Como não tem a parte inicial, faço um breve insight: Carolina Patrocínio, mandatária da juventude do PS, admitiu que só come uvas quando a criada lhe tira as grainhas - o que indignou a esquerda portuguesa. Aqui te deixo:
[...]o motivo de indignação é o facto de Carolina Patrocínio admitir ter uma empregada doméstica e não mostrar remorso.
Pode parecer estranho, mas para a Esquerda é desconfortável lidar com este género de ocupação profissional. Há uma relutância em admitir a sua existência. São pessoas que precisam de trabalhar, mas o seu trabalho contribui para que a burguesia se aburguese. Uma empregada lembra aos esquerdistas que nunca vai haver um mundo onde todos façam o mesmo, porque ninguém gosta de lavar a loiça. E a Esquerda tem vergonha em admitir que, por mais nobre e puro que seja o seu propósito, ainda assim precisa de alguém que lhe faça a cama. A grandiosa missão de salvar a humanidade não liga bem com as pequenas maçadas domésticas. É muito giro reformar o mundo, mas perde metade da graça se for feito com peúgas mal lavadas. Por isso é preciso (e peço desculpa se ofendo) "empregar" alguém para estas tarefas.
É um paradoxo que remonta às origens do socialismo. Daí que tenha sido o próprio Marx um dos primeiros a tentar resolvê-los. Nomeadamente, não pagando à sua empregada doméstica, que assim não era explorada com ordenados miseráveis.
Francisco Louçã, por exemplo, tem outro método. Na altura da campanha para as legislativas de 2005, deu uma entrevista em que dizia que na lide doméstica recorre "a uma senhora que vem ajudar". O termo "empregada" é anátema. Achincalha a trabalhadora. Ela até pode estar a esfregar a casa de banho, mas se ninguém lhe disser que é empregada, chiu!, pode ser que não repare e o esfregão não chateie assim tanto. O truque é não lembrar a sua condição indigna. Daí que no programa eleitoral do Bloco a expressão "pleno emprego" tenha sido mudada para "pleno emprego ou auxílio doméstico". A senhora se calhar nem tem vergonha do que faz, mas também não é preciso. Louçã tem-na por ela.
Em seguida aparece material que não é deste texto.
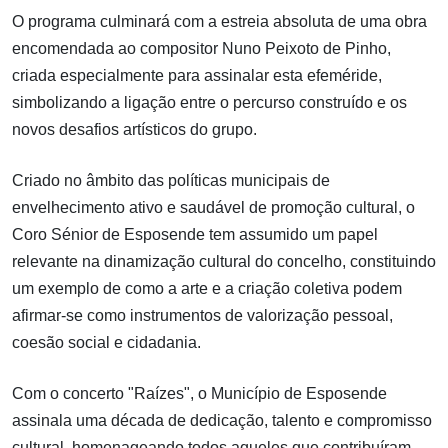
O programa culminará com a estreia absoluta de uma obra
encomendada ao compositor Nuno Peixoto de Pinho,
criada especialmente para assinalar esta efeméride,
simbolizando a ligação entre o percurso construído e os
novos desafios artísticos do grupo.
Criado no âmbito das políticas municipais de
envelhecimento ativo e saudável de promoção cultural, o
Coro Sénior de Esposende tem assumido um papel
relevante na dinamização cultural do concelho, constituindo
um exemplo de como a arte e a criação coletiva podem
afirmar-se como instrumentos de valorização pessoal,
coesão social e cidadania.
Com o concerto "Raízes", o Município de Esposende
assinala uma década de dedicação, talento e compromisso
cultural, homenageando todos aqueles que contribuíram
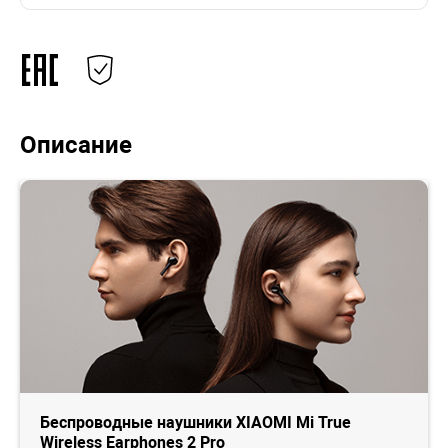
Описание
Беспроводные наушники XIAOMI Mi True
Wireless Earphones 2 Pro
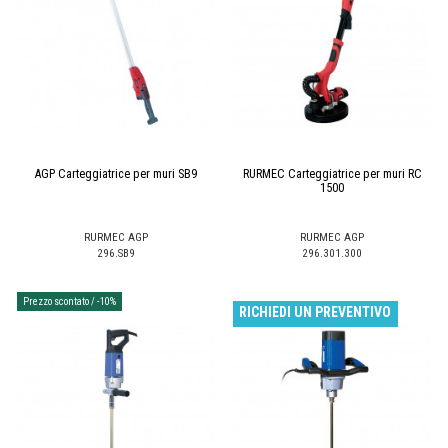
AGP Carteggiatrice per muri SB9
RURMEC Carteggiatrice per muri RC
1500
RURMEC AGP
RURMEC AGP
296.SB9
296.301.300
Prezzo scontato
/ -10%
RICHIEDI UN PREVENTIVO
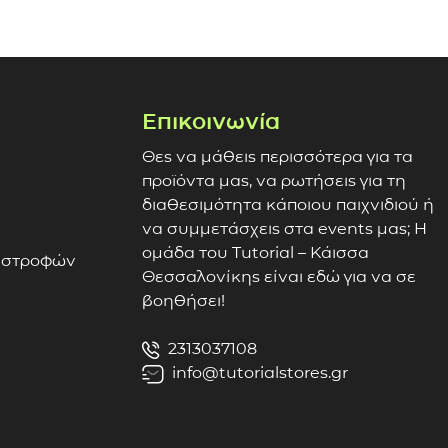
Επικοινωνία
Θες να μάθεις περισσότερα για τα
προϊόντα μας, να ρωτήσεις για τη
διαθεσιμότητα κάποιου παιχνιδιού ή
να συμμετάσχεις στα events μας; Η
ομάδα του Tutorial – Κάισσα
πιστροφών
Θεσσαλονίκης είναι εδώ για να σε
βοηθήσει!
2313037108
info@tutorialstores.gr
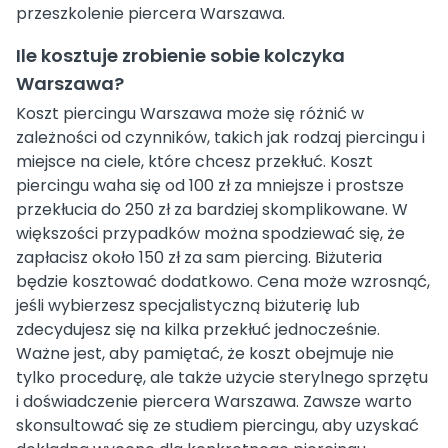
przeszkolenie piercera Warszawa.
Ile kosztuje zrobienie sobie kolczyka
Warszawa?
Koszt piercingu Warszawa może się różnić w
zależności od czynników, takich jak rodzaj piercingu i
miejsce na ciele, które chcesz przekłuć. Koszt
piercingu waha się od 100 zł za mniejsze i prostsze
przekłucia do 250 zł za bardziej skomplikowane. W
większości przypadków można spodziewać się, że
zapłacisz około 150 zł za sam piercing. Biżuteria
będzie kosztować dodatkowo. Cena może wzrosnąć,
jeśli wybierzesz specjalistyczną biżuterię lub
zdecydujesz się na kilka przekłuć jednocześnie.
Ważne jest, aby pamiętać, że koszt obejmuje nie
tylko procedurę, ale także użycie sterylnego sprzętu
i doświadczenie piercera Warszawa. Zawsze warto
skonsultować się ze studiem piercingu, aby uzyskać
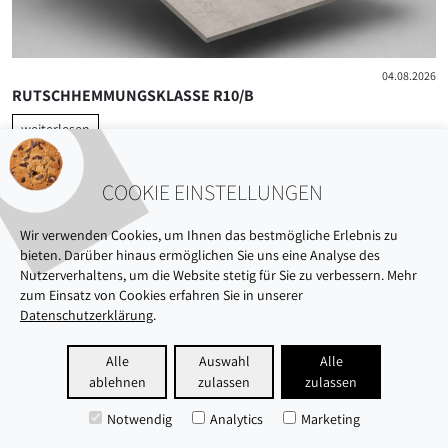
04.08.2026
RUTSCHHEMMUNGSKLASSE R10/B
weiterlesen
COOKIE EINSTELLUNGEN
Wir verwenden Cookies, um Ihnen das bestmögliche Erlebnis zu
bieten. Darüber hinaus ermöglichen Sie uns eine Analyse des
Nutzerverhaltens, um die Website stetig für Sie zu verbessern. Mehr
zum Einsatz von Cookies erfahren Sie in unserer
Datenschutzerklärung
.
ÜBER UNS
AUSSTELLUNG
NACHHALTIGKEIT
Alle
Auswahl
Alle
ablehnen
zulassen
zulassen
KARRIERE
DATENSCHUTZ
IMPRESSUM
Notwendig
Analytics
Marketing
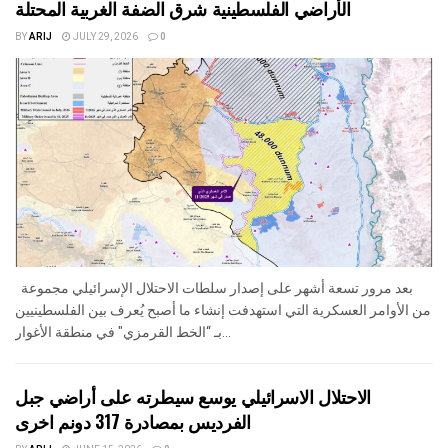
الأراضي الفلسطينية شرق الضفة الغربية المحتلة
BY
ARIJ
JULY 29, 2026
0
بعد مرور تسعة أشهر على إصدار سلطات الاحتلال الإسرائيلي مجموعة
من الأوامر العسكرية التي استهدفت إنشاء ما أصبح يُعرف بين الفلسطينيين
بـ “الخط القرمزي" في منطقة الأغوار...
الاحتلال الاسرائيلي يوسع سيطرته على أراضي جبل
الفرديس بمصادرة 317 دونم اخرى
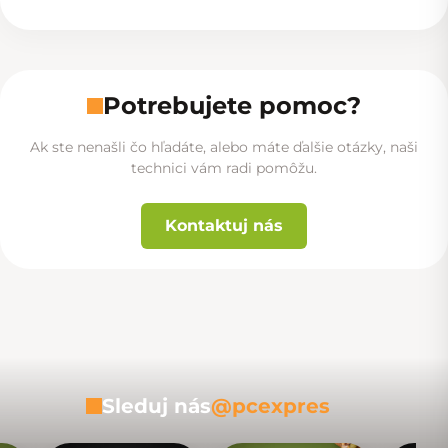
Potrebujete pomoc?
Ak ste nenašli čo hľadáte, alebo máte ďalšie otázky, naši
technici vám radi pomôžu.
Kontaktuj nás
Sleduj nás
@pcexpres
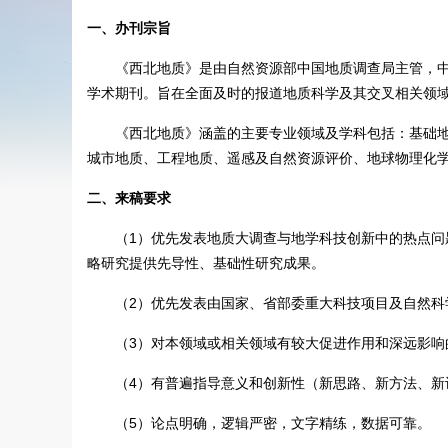
一、办刊宗旨
《西北地质》是由自然资源部中国地质调查局主管，
学术期刊。旨在全面及时的报道地质科学及其交叉相关领
《西北地质》涵盖的主要专业领域及学科包括：基础
城市地质、工程地质、遥感及自然资源评价、地球物理化
二、来稿要求
（1）优先发表地质大调查与地学科技创新中的热点
略研究提供先导性、基础性研究成果。
（2）优先发表由国家、省部委重大科技项目及自然科
（3）对本领域或相关领域有较大促进作用和深远影响
（4）有普遍指导意义和创新性（新思路、新方法、
（5）论点明确，逻辑严密，文字精练，数据可靠。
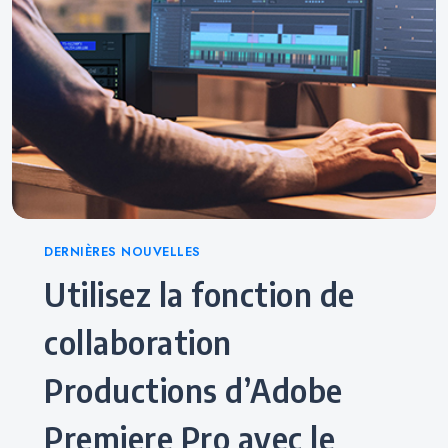
Categories
DERNIÈRES NOUVELLES
Utilisez la fonction de
collaboration
Productions d’Adobe
Premiere Pro avec le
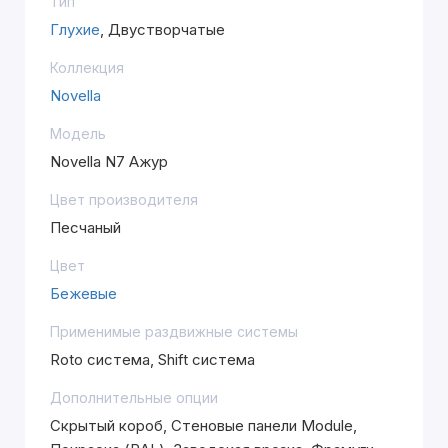
Тип
Глухие
, Двустворчатые
Коллекция
Novella
Модель
Novella N7 Ажур
Цвет производителя
Песчаный
Цвет
Бежевые
Применимые раздвижные системы
Roto система, Shift система
Дополнительные опции
Скрытый короб, Стеновые панели Module,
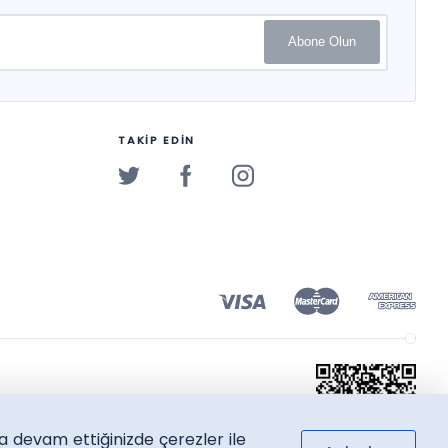
Abone Olun
TAKİP EDİN
a devam ettiğinizde çerezler ile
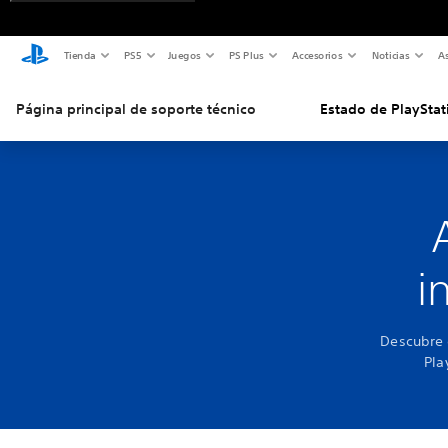
Tienda
PS5
Juegos
PS Plus
Accesorios
Noticias
As
Página principal de soporte técnico
Estado de PlayStat
i
Descubre 
Pla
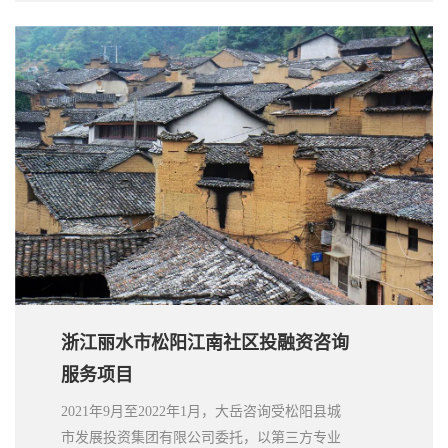
大岳咨询提供的综合咨询服务，为项目的高
效、快速推进提供了有力支撑，保证了项目投
资运营合作方采购的有效落地，以及项目的顺
利推进。
浙江丽水市松阳江南社区投融资咨询
服务项目
2021年9月至2022年1月，大岳咨询受松阳县城
市发展投资集团有限公司委托，以第三方专业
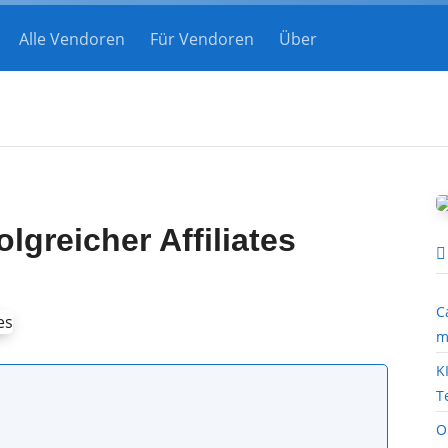
Alle Vendoren
Für Vendoren
Über
lgreicher Affiliates
C
m
K
T
O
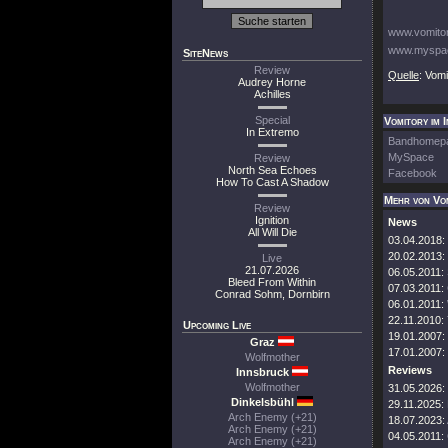
www.vomitor
www.myspac
SiteNews
Review
Quelle
: Vomi
Audrey Horne
Achilles
Special
Vomitory im 
In Extremo
Bandhomep
MySpace
Review
North Sea Echoes
Facebook
How To Cast A Shadow
Mehr von Vo
Review
Ignition
News
All Will Die
03.04.2018:
20.02.2013:
Live
21.07.2026
06.05.2011:
Bleed From Within
07.03.2011:
Conrad Sohm, Dornbirn
06.01.2011:
22.11.2010:
Upcoming Live
19.01.2007:
Graz
17.01.2007:
Wolfmother
Reviews
Innsbruck
Wolfmother
31.05.2026:
Dinkelsbühl
29.11.2025:
Arch Enemy (+21)
18.07.2023:
Arch Enemy (+21)
04.05.2011:
Arch Enemy (+21)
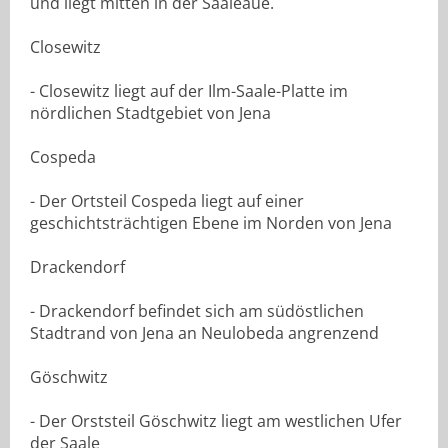
und liegt mitten in der Saaleaue.
Closewitz
- Closewitz liegt auf der Ilm-Saale-Platte im
nördlichen Stadtgebiet von Jena
Cospeda
- Der Ortsteil Cospeda liegt auf einer
geschichtsträchtigen Ebene im Norden von Jena
Drackendorf
- Drackendorf befindet sich am südöstlichen
Stadtrand von Jena an Neulobeda angrenzend
Göschwitz
- Der Orststeil Göschwitz liegt am westlichen Ufer
der Saale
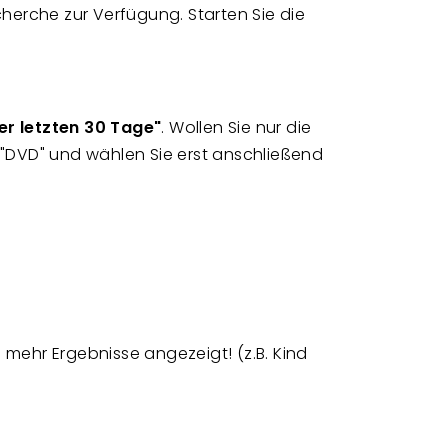
herche zur Verfügung. Starten Sie die
der letzten 30 Tage"
. Wollen Sie nur die
 "DVD" und wählen Sie erst anschließend
 mehr Ergebnisse angezeigt! (z.B. Kind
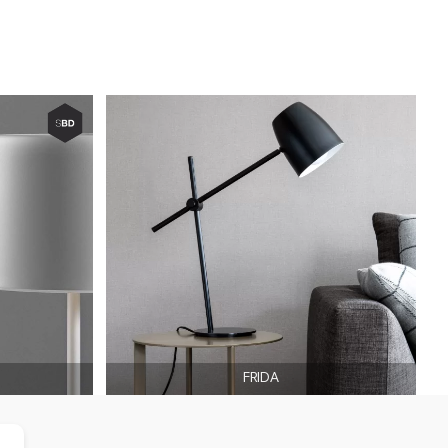
FRIDA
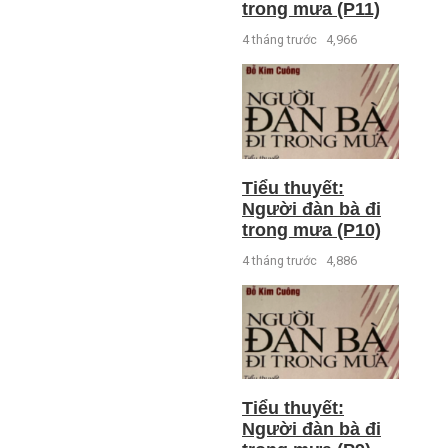
trong mưa (P11)
4 tháng trước
4,966
Tiểu thuyết:
Người đàn bà đi
trong mưa (P10)
4 tháng trước
4,886
Tiểu thuyết:
Người đàn bà đi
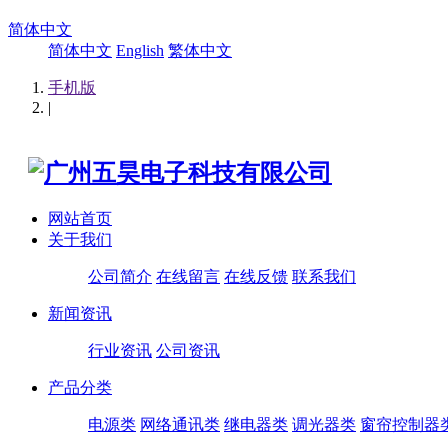
简体中文
简体中文
English
繁体中文
手机版
|
网站首页
关于我们
公司简介
在线留言
在线反馈
联系我们
新闻资讯
行业资讯
公司资讯
产品分类
电源类
网络通讯类
继电器类
调光器类
窗帘控制器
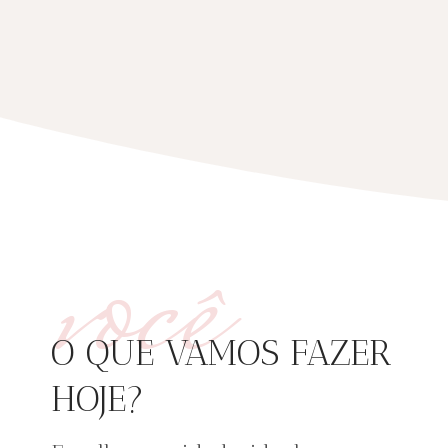
você
O QUE VAMOS FAZER
HOJE?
Se a Carolina Patrocínio tivesse dito que quem lhe extraía as grainhas era uma "senhora que vem ajudar", então estava tudo bem. Se tivesse usado o mais arcaico "criada", passava por excêntrica aristocrata. Mas como disse "empregada", é uma opressora de classe média.
Entretanto gostava de pedir referências à Carolina. Se está contente com quem lhe descaroça as cerejas é porque a senhora é jeitosa de mãos. Portanto, é provável que passe bem a ferro. E eu estou mesmo a precisar de quem me engome bem as camisas. Sabe de alguém?
Aliás, é muito por aí, pelo vestuário, que se vê a repugnância de certa esquerda face à realidade do trabalho doméstico. É a mesma esquerda que anda sempre com a roupa amarrotada e surrada. É possível que seja gente que tem empregada, tem é vergonha de lhe pedir que trabalhe. "Ó D.Guiomar pode lavar-me estas calças, se faz favor? Está a ver a novela? Então deixe estar, não se incomode, eu levo assim". E levam mesmo, como se sabe.